--- SOURCE DOCUMENT ---

That's only if you equate the recruiter to a minimum wage worker and yourself to their customer. There's a superiority bias in that rhetoric. The recruiter is a well-employed tech worker. And you're not their client or superior.


You can easily find the salaries of recruiters at FB. They're half of the base of an L3 with no RSUs. So sure recruiters are tech workers that are better paid than eg the service staff but let's not pretend there's not a two class system at FAANG.


This is not even remotely accurate, see https://www.levels.fyi/comp.html?track=Recruiter&search=Face....

Recruiters at FB seem to earn ~50-60% of the total compensation of Engineers at equivalent levels, doing a bit better at the bottom of the ladder (I don't see a single IC3 recruiter earning under $100k in the US; they'd have to be earning ~60k to be earning "half of the base of an L3 with no RSUs").


>Recruiters at FB seem to earn ~50-60% of the total compensation of Engineers at equivalent levels

...

>they'd have to be earning ~60k to be earning "half of the base of an L3 with no RSUs"

--- STORED DATA ---

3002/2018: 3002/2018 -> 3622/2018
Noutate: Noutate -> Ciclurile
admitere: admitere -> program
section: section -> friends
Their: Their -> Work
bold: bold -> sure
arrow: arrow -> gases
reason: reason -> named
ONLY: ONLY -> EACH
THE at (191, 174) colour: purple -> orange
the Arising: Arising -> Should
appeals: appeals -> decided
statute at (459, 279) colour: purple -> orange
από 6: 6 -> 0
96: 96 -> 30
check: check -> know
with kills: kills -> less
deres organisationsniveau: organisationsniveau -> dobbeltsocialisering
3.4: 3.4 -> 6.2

---
--- STORED DATA ---

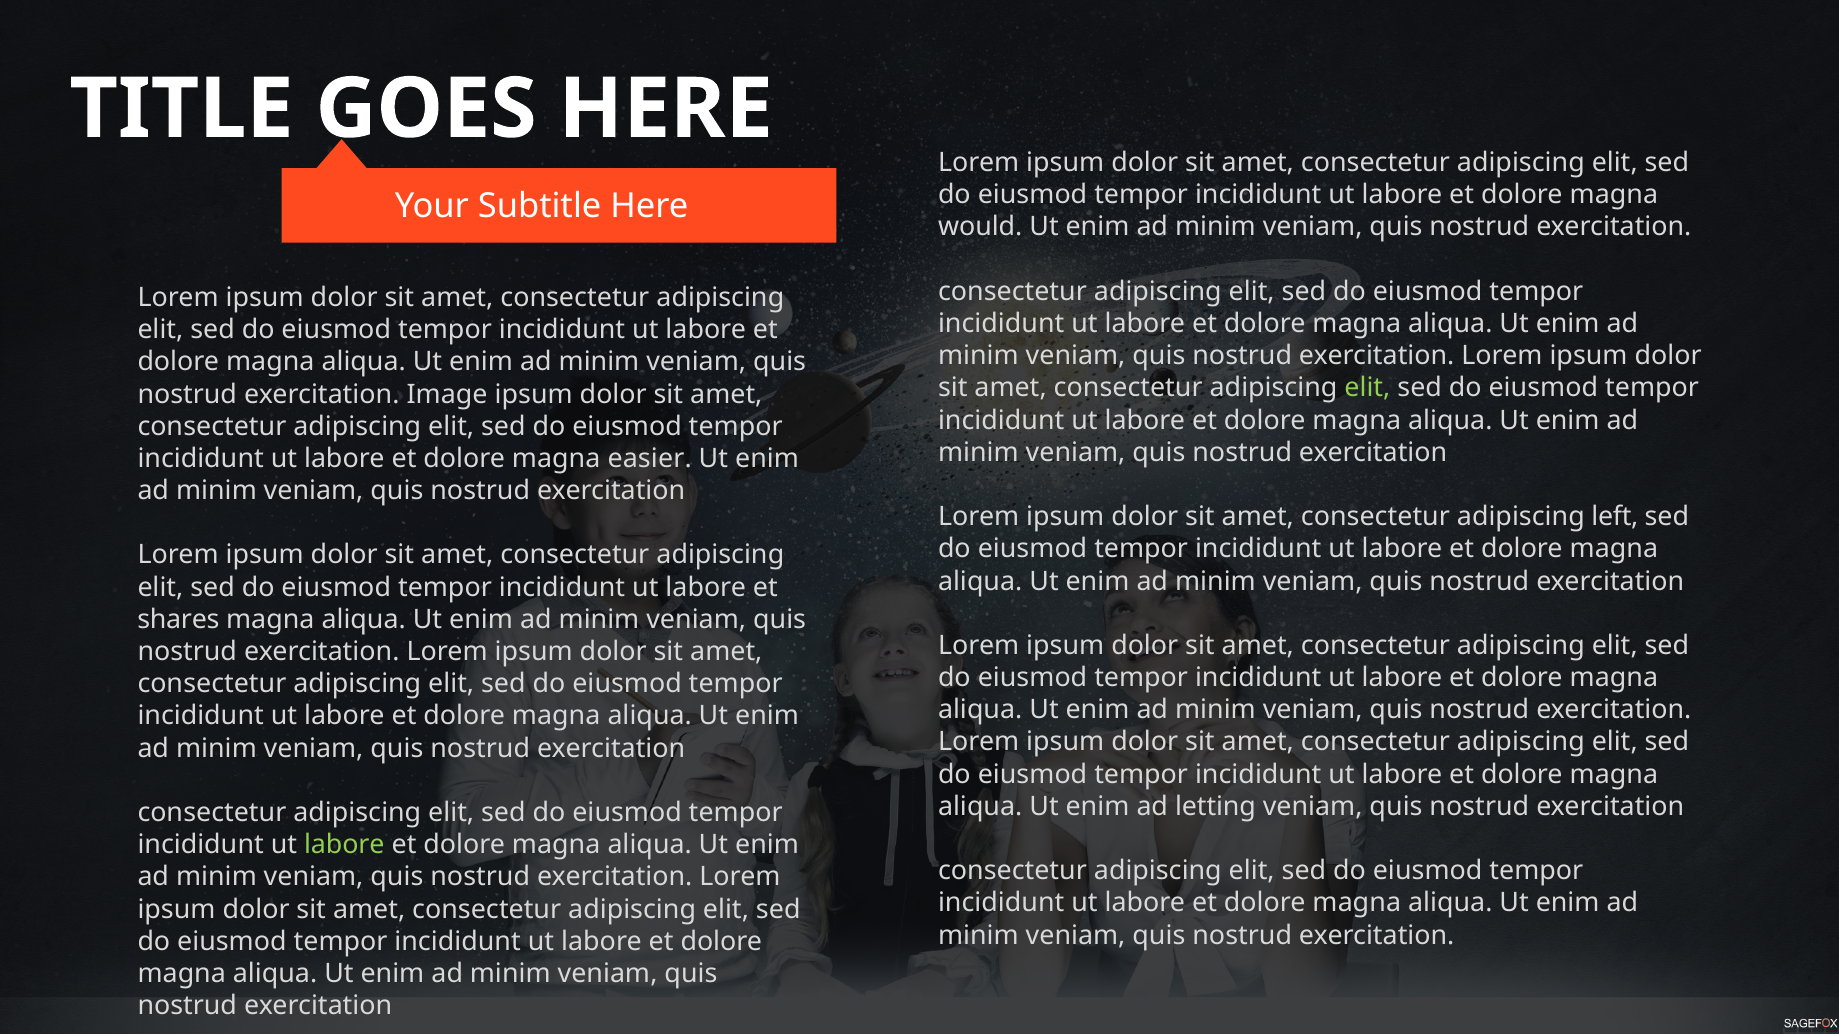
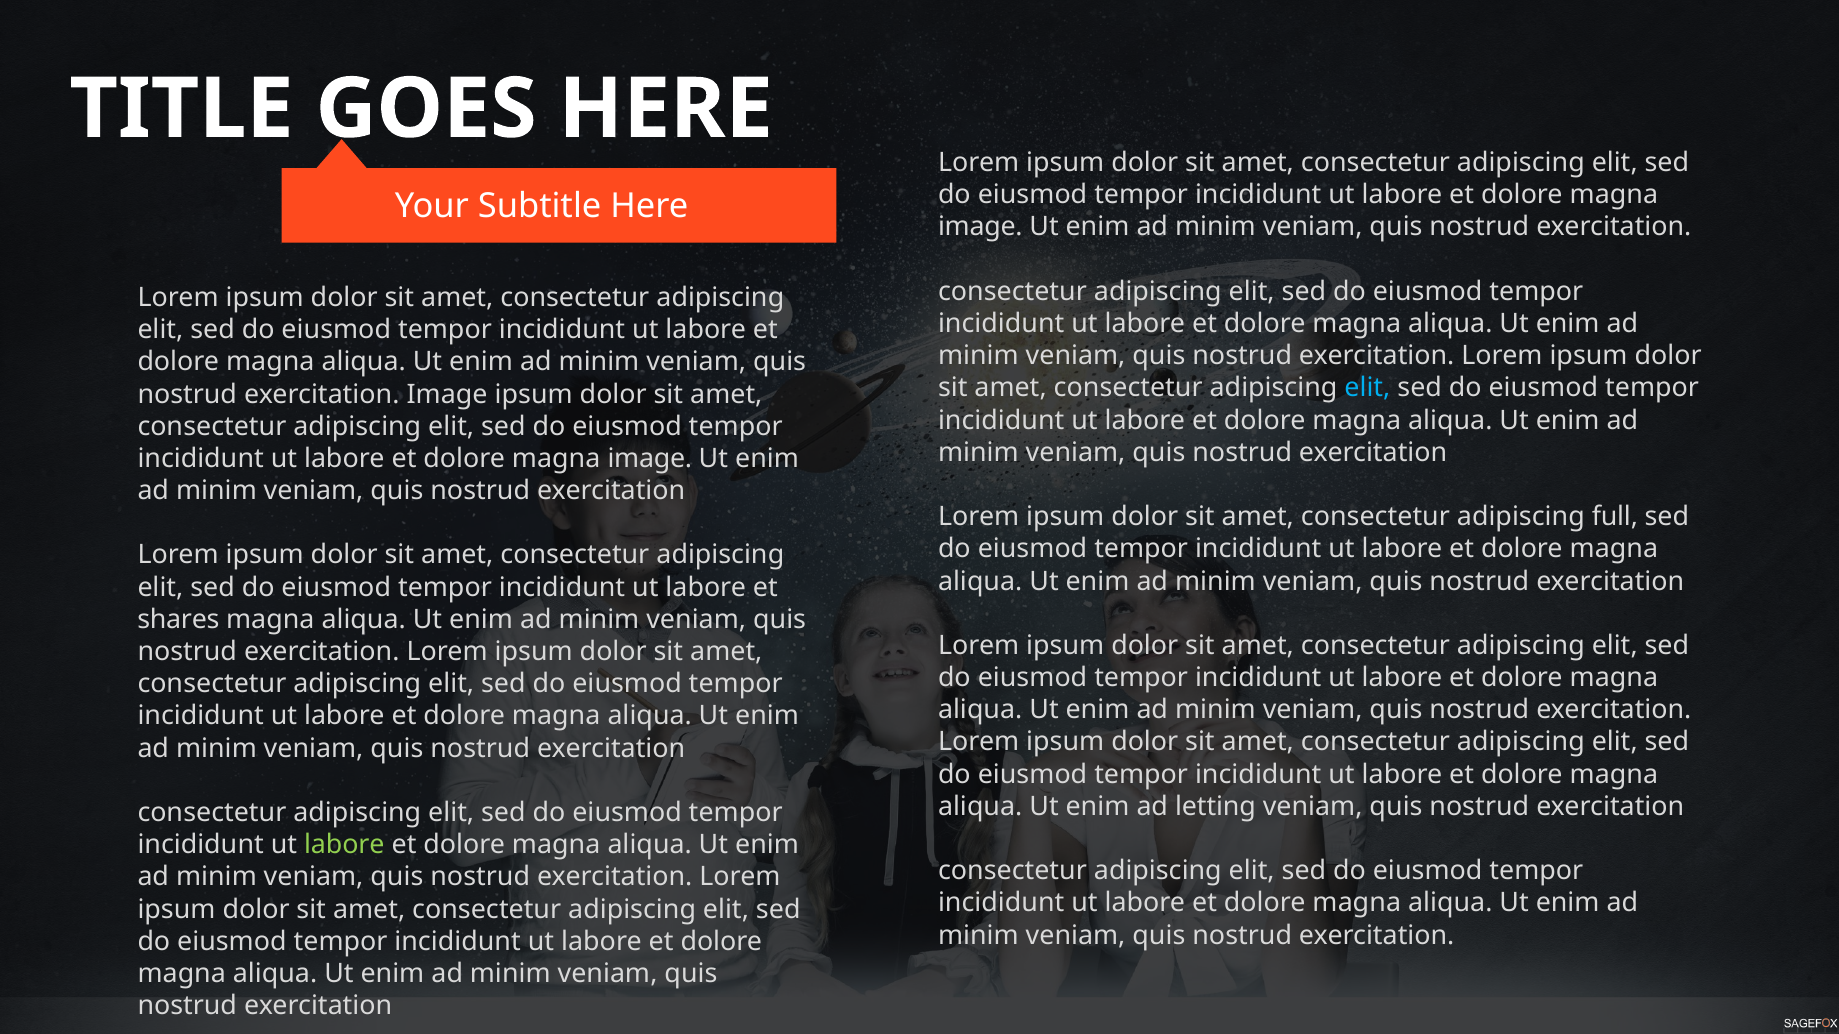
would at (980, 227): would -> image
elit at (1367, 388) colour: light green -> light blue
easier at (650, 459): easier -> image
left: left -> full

---
--- STORED DATA ---

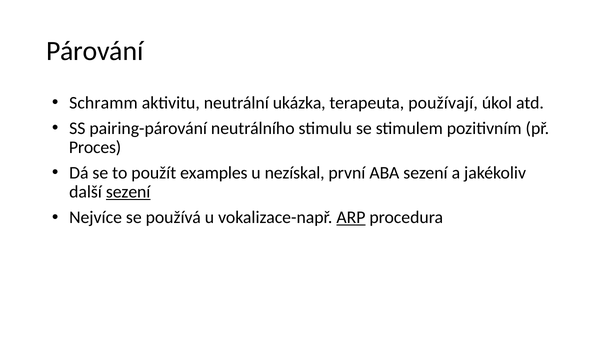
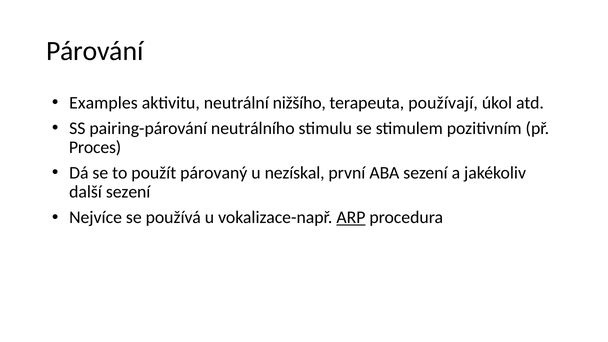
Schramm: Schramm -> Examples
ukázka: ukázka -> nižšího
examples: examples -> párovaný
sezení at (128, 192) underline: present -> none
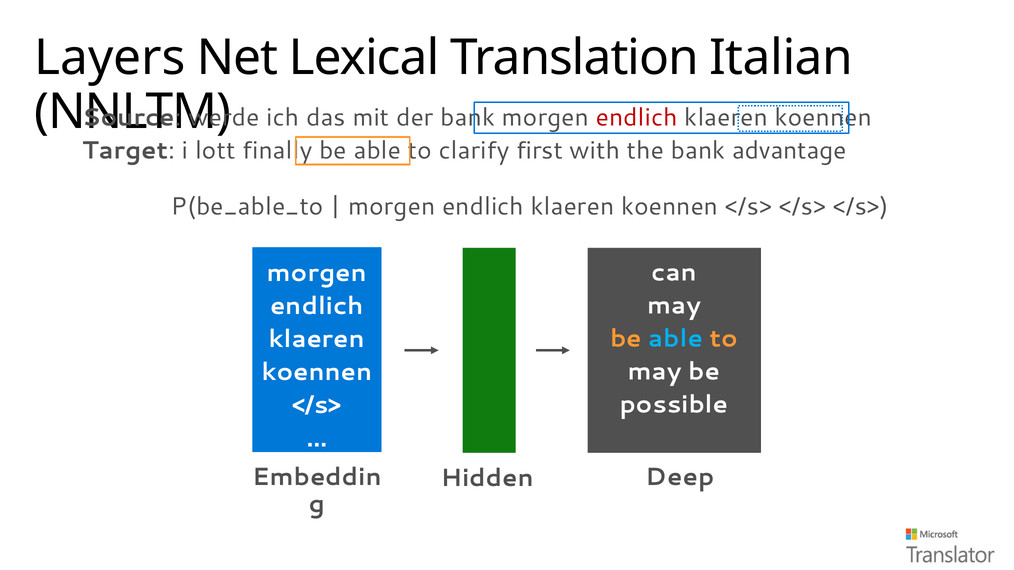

---

__SET TASKS__.
A. For each of the following statements, decide whether it agrees with the recruiter pay discussion above. Answer yes or no and quote the deciding words from the discussion. (i) One commenter puts FB recruiter pay at half of an L3's base with no RSUs. (ii) A commenter reports seeing IC3 recruiters in the US who earn under $100k. (iii) The first comment calls the recruiter a minimum wage worker.
B. Please answer from the recruiter pay discussion: what share of engineers' total compensation at equivalent levels do FB recruiters seem to earn?
C. Write the next reply in the recruiter pay discussion. Start right after its final quoted line.

__RESULTS IN ORDER__.
A.
(i) Yes: "They're half of the base of an L3 with no RSUs."
(ii) No: "I don't see a single IC3 recruiter earning under $100k in the US"
(iii) No: "The recruiter is a well-employed tech worker."

B. About 50–60% of the engineers' total compensation at equivalent levels.

C.
The people that email you are not L3s. They're actually often contractors. When they're not they're definitely L1s (or maybe L2s since I think L1s are actually service staff).


If they're contractors I can't "easily" find their salaries, since they aren't listed on levels.fyi (and other sources e.g. glassdoor are grossly unreliable). And, uh, I think the proper point of comparison there would be to line them up with the compensation of contractor devs; from what I hear they also earn substantially less than FTEs.


initially it is that yes.

but it's the recruiter who decided to play along despite that. At that point OP has no choice but to elaborate and counter the 'criticizing from outside' thing


And who could blame them? I'm sure recruiters at most companies have a litany of responses they use based on the tone of the candidate. They get paid on how many people they can get into the interviews, accept an offer, and stay X months past their start date. Why wouldn't they use form responses on the off chance it works?


No choice but to create content for hacker news


Also he works for google, so he firmly believes his company is so much better than facebook so he need to have a big write-up to educate a hr there.


> Also he works for google, so he firmly believes his company is so much better than facebook so he need to have a big write-up to educate a hr there.

The author of this post, George Mandis, DOES NOT work at Google.

They are a “Google Developer Expert”, which is a person recognized by Google as having exemplary expertise in one or more of their Google Developers products. GDEs are awarded through the Google Developers Experts program established and administered by Google.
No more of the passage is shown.